> **Work request**: Pictures aside, repeat the whole listing word for word.

> **Data shown**:
==================================================
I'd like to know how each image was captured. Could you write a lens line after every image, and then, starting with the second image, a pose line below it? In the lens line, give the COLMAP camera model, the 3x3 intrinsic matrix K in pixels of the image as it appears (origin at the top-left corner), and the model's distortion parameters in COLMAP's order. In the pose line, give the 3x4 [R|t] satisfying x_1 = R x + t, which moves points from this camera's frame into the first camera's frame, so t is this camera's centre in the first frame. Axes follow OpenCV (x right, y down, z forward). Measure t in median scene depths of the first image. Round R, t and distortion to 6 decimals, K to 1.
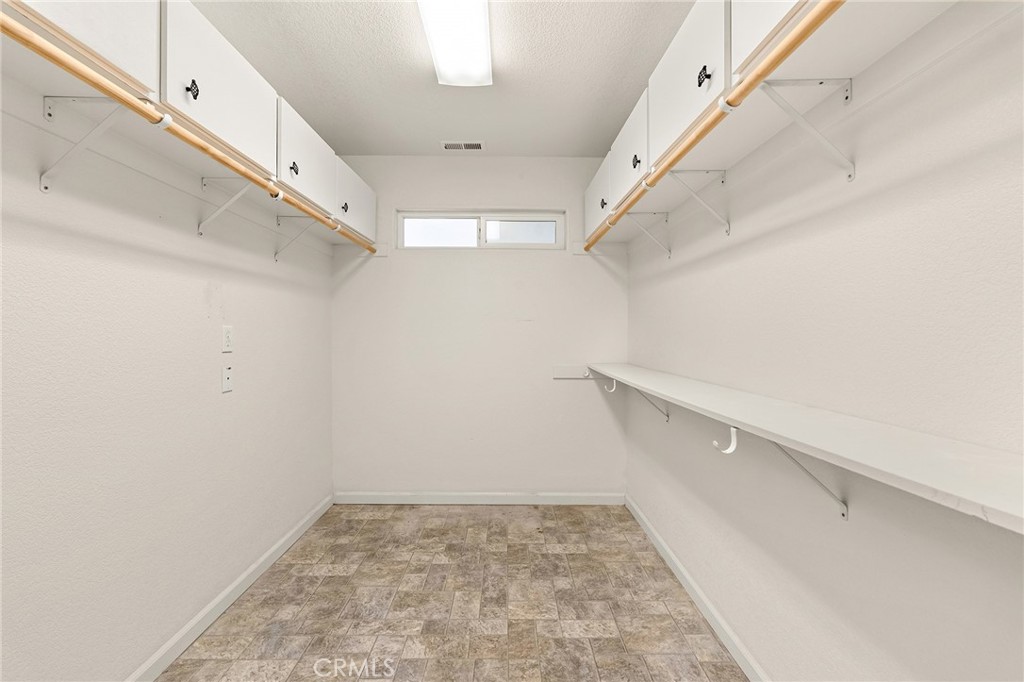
lens RADIAL K [[469.6, 0, 512.2], [0, 469.6, 338.2], [0, 0, 1]] dist [-0.000713, 0.000016]
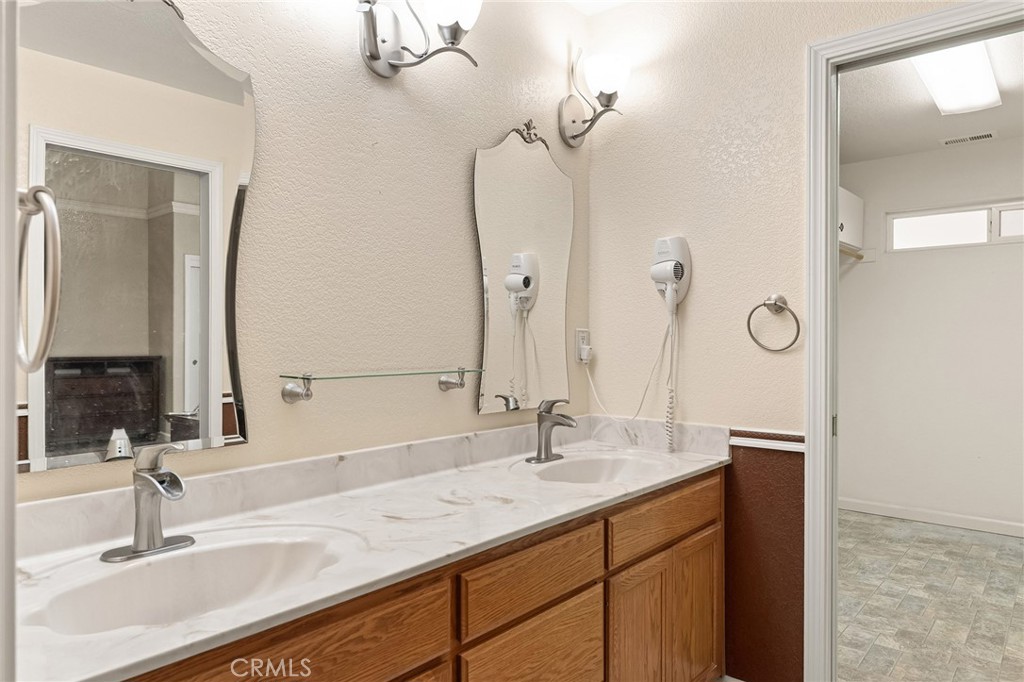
lens RADIAL K [[652.3, 0, 511.0], [0, 652.3, 349.9], [0, 0, 1]] dist [-0.005022, -0.003281]
pose [[0.753392, 0.003324, -0.657563, 0.068380], [-0.000531, 0.999990, 0.004447, 0.006582], [0.657572, -0.003001, 0.753386, -0.633623]]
==================================================
> **Answer section**:
I'd like to know how each image was captured. Could you write a lens line after every image, and then, starting with the second image, a pose line below it? In the lens line, give the COLMAP camera model, the 3x3 intrinsic matrix K in pixels of the image as it appears (origin at the top-left corner), and the model's distortion parameters in COLMAP's order. In the pose line, give the 3x4 [R|t] satisfying x_1 = R x + t, which moves points from this camera's frame into the first camera's frame, so t is this camera's centre in the first frame. Axes follow OpenCV (x right, y down, z forward). Measure t in median scene depths of the first image. Round R, t and distortion to 6 decimals, K to 1.
lens RADIAL K [[469.6, 0, 512.2], [0, 469.6, 338.2], [0, 0, 1]] dist [-0.000713, 0.000016]
lens RADIAL K [[652.3, 0, 511.0], [0, 652.3, 349.9], [0, 0, 1]] dist [-0.005022, -0.003281]
pose [[0.753392, 0.003324, -0.657563, 0.068380], [-0.000531, 0.999990, 0.004447, 0.006582], [0.657572, -0.003001, 0.753386, -0.633623]]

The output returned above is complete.